Daring Fireball on accepting comments

Gadget blog drama time! John Gruber, proprietor of Daring Fireball, responds to a complaint from pundit Joe Wilcox, who believes that Gruber should publish Wilcox's responses at DF itself to make the conversation fair. Gruber's having none of it:

You write on your site; I write on mine. That's a response. I don't use comments on Wilcox's site to respond publicly to his pieces, but somehow it's unfair that he can't use comments on my site to respond to mine? What kind of sense is that even supposed to make?

Now that DF has achieved a modicum of popularity, however, what I tend to get instead aren't queries or complaints about the lack of comments, but rather demands that I add them — demands from entitled people who see that I've built something very nice that draws much attention, and who believe they have a right to share in it.

They don't.

Wilcox's argument is that there are established good practices of the internet that Gruber fails to live up to out of cowardice, to shore up the authority of his analysis. But Gruber's right: everyone who wants to respond can do so at their own websites. Why isn't this good enough?
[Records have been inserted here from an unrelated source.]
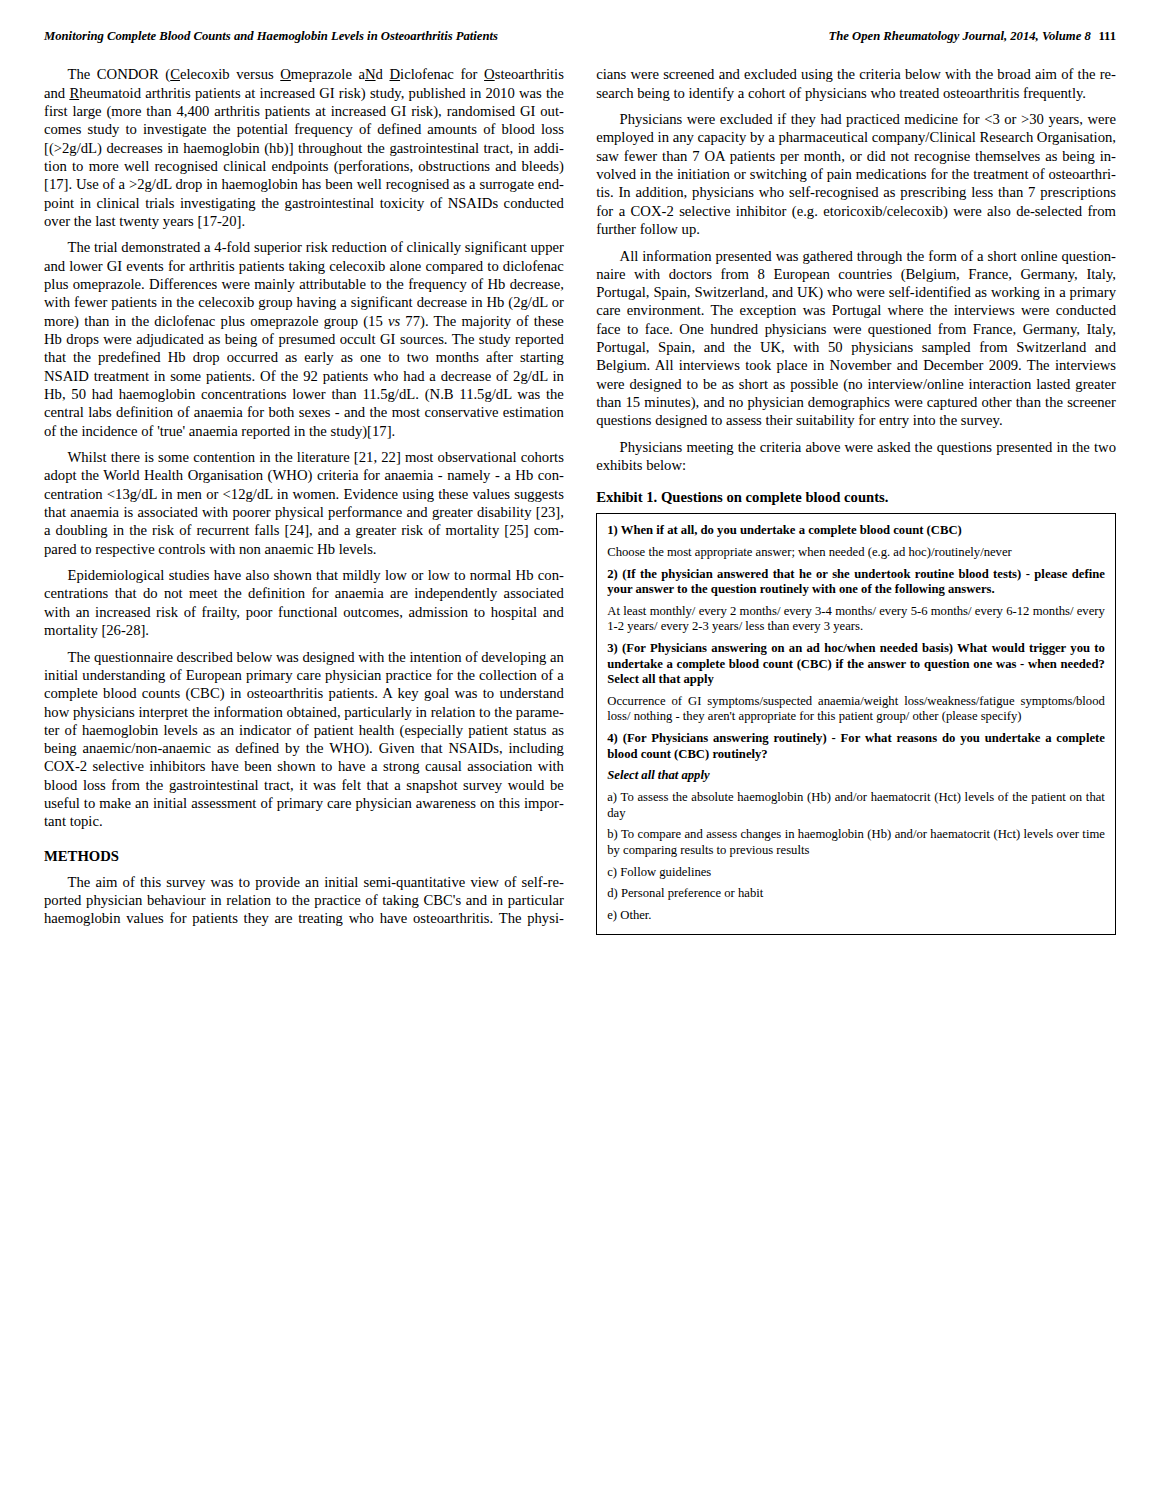Monitoring Complete Blood Counts and Haemoglobin Levels in Osteoarthritis Patients
The Open Rheumatology Journal, 2014, Volume 8111
The CONDOR (Celecoxib versus Omeprazole aNd Diclofenac for Osteoarthritis and Rheumatoid arthritis patients at increased GI risk) study, published in 2010 was the first large (more than 4,400 arthritis patients at increased GI risk), randomised GI outcomes study to investigate the potential frequency of defined amounts of blood loss [(>2g/dL) decreases in haemoglobin (hb)] throughout the gastrointestinal tract, in addition to more well recognised clinical endpoints (perforations, obstructions and bleeds) [17]. Use of a >2g/dL drop in haemoglobin has been well recognised as a surrogate endpoint in clinical trials investigating the gastrointestinal toxicity of NSAIDs conducted over the last twenty years [17-20].
The trial demonstrated a 4-fold superior risk reduction of clinically significant upper and lower GI events for arthritis patients taking celecoxib alone compared to diclofenac plus omeprazole. Differences were mainly attributable to the frequency of Hb decrease, with fewer patients in the celecoxib group having a significant decrease in Hb (2g/dL or more) than in the diclofenac plus omeprazole group (15 vs 77). The majority of these Hb drops were adjudicated as being of presumed occult GI sources. The study reported that the predefined Hb drop occurred as early as one to two months after starting NSAID treatment in some patients. Of the 92 patients who had a decrease of 2g/dL in Hb, 50 had haemoglobin concentrations lower than 11.5g/dL. (N.B 11.5g/dL was the central labs definition of anaemia for both sexes - and the most conservative estimation of the incidence of 'true' anaemia reported in the study)[17].
Whilst there is some contention in the literature [21, 22] most observational cohorts adopt the World Health Organisation (WHO) criteria for anaemia - namely - a Hb concentration <13g/dL in men or <12g/dL in women. Evidence using these values suggests that anaemia is associated with poorer physical performance and greater disability [23], a doubling in the risk of recurrent falls [24], and a greater risk of mortality [25] compared to respective controls with non anaemic Hb levels.
Epidemiological studies have also shown that mildly low or low to normal Hb concentrations that do not meet the definition for anaemia are independently associated with an increased risk of frailty, poor functional outcomes, admission to hospital and mortality [26-28].
The questionnaire described below was designed with the intention of developing an initial understanding of European primary care physician practice for the collection of a complete blood counts (CBC) in osteoarthritis patients. A key goal was to understand how physicians interpret the information obtained, particularly in relation to the parameter of haemoglobin levels as an indicator of patient health (especially patient status as being anaemic/non-anaemic as defined by the WHO). Given that NSAIDs, including COX-2 selective inhibitors have been shown to have a strong causal association with blood loss from the gastrointestinal tract, it was felt that a snapshot survey would be useful to make an initial assessment of primary care physician awareness on this important topic.
METHODS
The aim of this survey was to provide an initial semi-quantitative view of self-reported physician behaviour in relation to the practice of taking CBC's and in particular haemoglobin values for patients they are treating who have osteoarthritis. The physicians were screened and excluded using the criteria below with the broad aim of the research being to identify a cohort of physicians who treated osteoarthritis frequently.
Physicians were excluded if they had practiced medicine for <3 or >30 years, were employed in any capacity by a pharmaceutical company/Clinical Research Organisation, saw fewer than 7 OA patients per month, or did not recognise themselves as being involved in the initiation or switching of pain medications for the treatment of osteoarthritis. In addition, physicians who self-recognised as prescribing less than 7 prescriptions for a COX-2 selective inhibitor (e.g. etoricoxib/celecoxib) were also de-selected from further follow up.
All information presented was gathered through the form of a short online questionnaire with doctors from 8 European countries (Belgium, France, Germany, Italy, Portugal, Spain, Switzerland, and UK) who were self-identified as working in a primary care environment. The exception was Portugal where the interviews were conducted face to face. One hundred physicians were questioned from France, Germany, Italy, Portugal, Spain, and the UK, with 50 physicians sampled from Switzerland and Belgium. All interviews took place in November and December 2009. The interviews were designed to be as short as possible (no interview/online interaction lasted greater than 15 minutes), and no physician demographics were captured other than the screener questions designed to assess their suitability for entry into the survey.
Physicians meeting the criteria above were asked the questions presented in the two exhibits below:
Exhibit 1. Questions on complete blood counts.
1) When if at all, do you undertake a complete blood count (CBC)
Choose the most appropriate answer; when needed (e.g. ad hoc)/routinely/never
2) (If the physician answered that he or she undertook routine blood tests) - please define your answer to the question routinely with one of the following answers.
At least monthly/ every 2 months/ every 3-4 months/ every 5-6 months/ every 6-12 months/ every 1-2 years/ every 2-3 years/ less than every 3 years.
3) (For Physicians answering on an ad hoc/when needed basis) What would trigger you to undertake a complete blood count (CBC) if the answer to question one was - when needed? Select all that apply
Occurrence of GI symptoms/suspected anaemia/weight loss/weakness/fatigue symptoms/blood loss/ nothing - they aren't appropriate for this patient group/ other (please specify)
4) (For Physicians answering routinely) - For what reasons do you undertake a complete blood count (CBC) routinely?
Select all that apply
a) To assess the absolute haemoglobin (Hb) and/or haematocrit (Hct) levels of the patient on that day
b) To compare and assess changes in haemoglobin (Hb) and/or haematocrit (Hct) levels over time by comparing results to previous results
c) Follow guidelines
d) Personal preference or habit
e) Other.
It's as if the exposure offered by being published in the margins of a popular venue is more valuable than the right to publish at your own — as if what people really want is a right to be heard.

We accept comments at BoingBoing and publish them automatically, yet receive complaints just as Gruber does — some folks don't want it to be moderated, either. Sometimes, the contention is that accepting comments turns a website into a USENET-style public venue covered only by social conventions. Unfortunately for them, our commenting policy lacks the provision, "Void where prohibited by a sense of entitlement."

Not without reason, some believe that Boingers' vigorous defense of free speech creates a milieux here whereby the comments should be an unfettered, energetic free-for-all. But it's not just about entitlement … more practically, that results in a noisy, infested mess that drowns out anything of quality. We want to create a non-hostile and non-adversarial community environment, even at the cost of criticism. Antinous, Arkizzle and Avram do an unbelievably difficult job making sure the comments are spam- and arsehole-free and otherwise safe to swim. Accepting comments on a widely-read blog creates a lot of work. It's a task no-one should begrudge anyone else for choosing not to do.

That said, if your first-world problem set includes the right to post on a blog specializing in the emergent steampunk and unicorn issues of the day, you're probably our kind of reader.